§ 本文:
▼

「私の与太話」「二回目の草刈り」
久しぶりに草刈りをした。今年の夏はあれほど暑かったのに、不思議なことに雑草の伸びがいつもより遅い。例年なら「またこんなに伸びたか」とため息をつくところだが、今年は駐車場を眺めても、それほど気にならない。「今度の休みに刈ればいいか」と、私は草刈りを先送りした。

ところが休みの日になって見てみると、草はまだそれほど伸びていない。これならもう一週間くらい大丈夫だろう。そう思って翌週へ延ばした。ところが翌週も同じである。私は毎週、駐車場の草を眺めては「まだ早い」と判断する。草刈りをさぼっているのか、草の成長を見守っているのか、自分でも分からなくなってきた。

そうしているうちに、ようやく「そろそろ刈るか」と思えるほどになった。草刈り機を出し、帽子をかぶり、久しぶりに作業開始。今年二回目の草刈りである。以前なら夏だけで何度も刈った気がするのに、今年はまだ二回目。暑さには閉口したが、草刈りの回数だけ考えれば、少し得をしたような気もする。

▲

§ 課題 A: 草刈りの文章のうち、「久しぶりに草刈りをした。今年」を含む語句で始まり「少し得をしたような気もする。」で終わる部分を、「帽子」を「麦わら帽子」に替えて書き直すこと。
§ 課題 B:
草刈りの文章について答えよ。
(i) 今年の雑草の伸びは、いつもと比べてどうだったか。
(ii) 休みの日に草を見たあと、草刈りはいつへ延ばされたか。
(iii) 最後に始めた草刈りは、今年何回目か。

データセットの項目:

▼

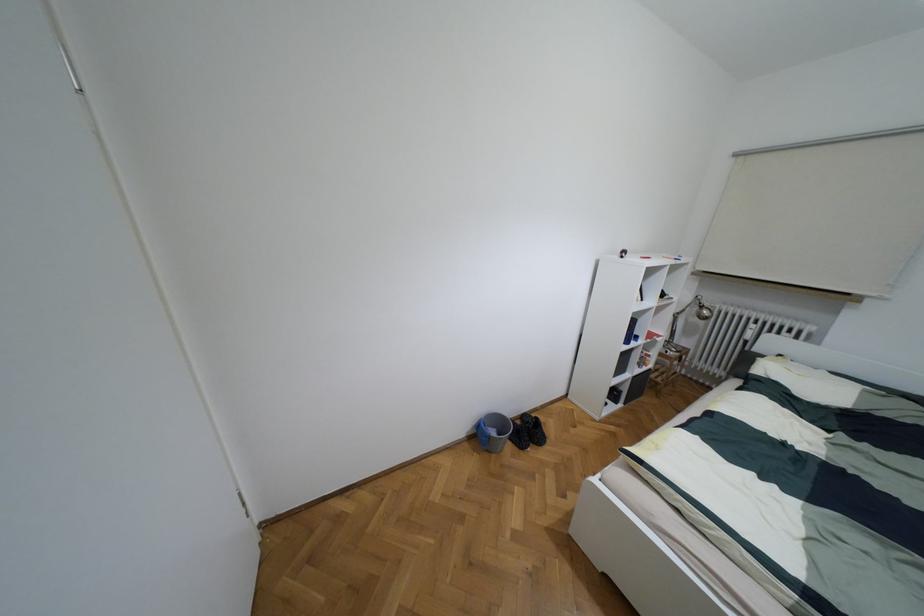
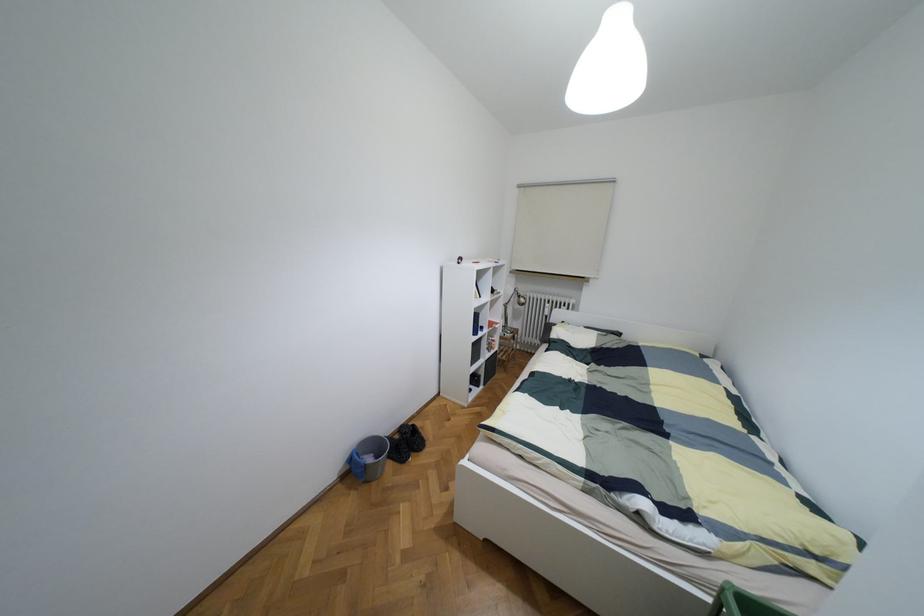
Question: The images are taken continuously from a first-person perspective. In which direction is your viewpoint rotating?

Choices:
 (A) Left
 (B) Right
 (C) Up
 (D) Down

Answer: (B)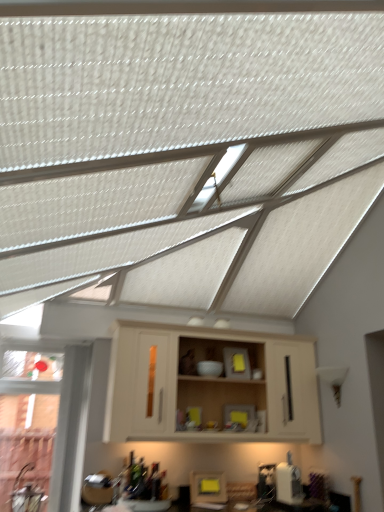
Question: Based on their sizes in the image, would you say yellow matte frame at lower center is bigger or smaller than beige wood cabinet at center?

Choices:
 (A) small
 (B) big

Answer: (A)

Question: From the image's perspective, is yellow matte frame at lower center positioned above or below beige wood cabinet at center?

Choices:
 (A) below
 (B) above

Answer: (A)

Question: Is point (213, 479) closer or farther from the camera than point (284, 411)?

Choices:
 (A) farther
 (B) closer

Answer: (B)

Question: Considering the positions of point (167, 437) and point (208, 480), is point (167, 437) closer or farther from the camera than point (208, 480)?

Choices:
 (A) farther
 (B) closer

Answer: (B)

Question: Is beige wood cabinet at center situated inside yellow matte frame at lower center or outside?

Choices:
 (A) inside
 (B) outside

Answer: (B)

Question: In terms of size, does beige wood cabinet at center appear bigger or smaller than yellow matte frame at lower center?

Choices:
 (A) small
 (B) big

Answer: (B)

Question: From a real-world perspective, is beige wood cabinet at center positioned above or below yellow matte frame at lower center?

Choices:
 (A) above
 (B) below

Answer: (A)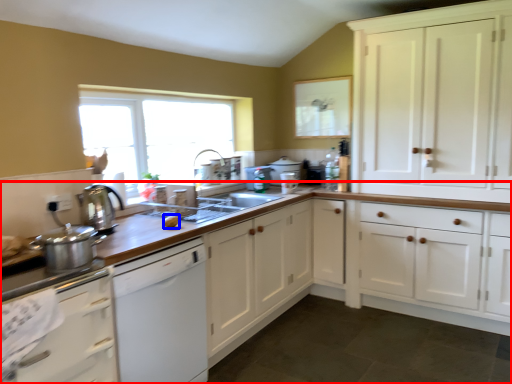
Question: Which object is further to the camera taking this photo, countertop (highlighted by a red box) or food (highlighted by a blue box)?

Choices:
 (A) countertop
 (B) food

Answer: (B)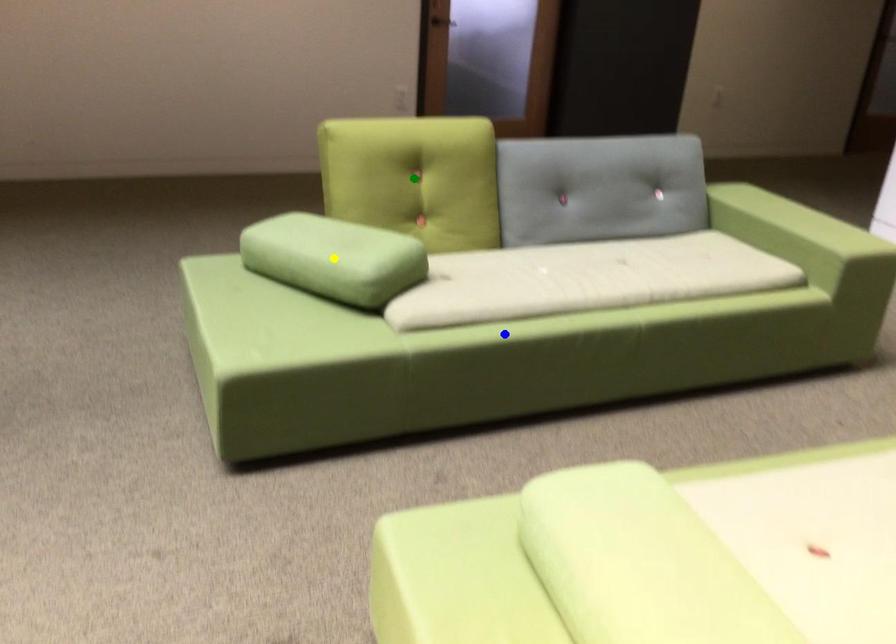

▲

§ 解答 A:
久しぶりに草刈りをした。今年の夏はあれほど暑かったのに、不思議なことに雑草の伸びがいつもより遅い。例年なら「またこんなに伸びたか」とため息をつくところだが、今年は駐車場を眺めても、それほど気にならない。「今度の休みに刈ればいいか」と、私は草刈りを先送りした。

ところが休みの日になって見てみると、草はまだそれほど伸びていない。これならもう一週間くらい大丈夫だろう。そう思って翌週へ延ばした。ところが翌週も同じである。私は毎週、駐車場の草を眺めては「まだ早い」と判断する。草刈りをさぼっているのか、草の成長を見守っているのか、自分でも分からなくなってきた。

そうしているうちに、ようやく「そろそろ刈るか」と思えるほどになった。草刈り機を出し、麦わら帽子をかぶり、久しぶりに作業開始。今年二回目の草刈りである。以前なら夏だけで何度も刈った気がするのに、今年はまだ二回目。暑さには閉口したが、草刈りの回数だけ考えれば、少し得をしたような気もする。

§ 解答 B:
(i) いつもより遅かった。
(ii) 翌週。
(iii) 二回目。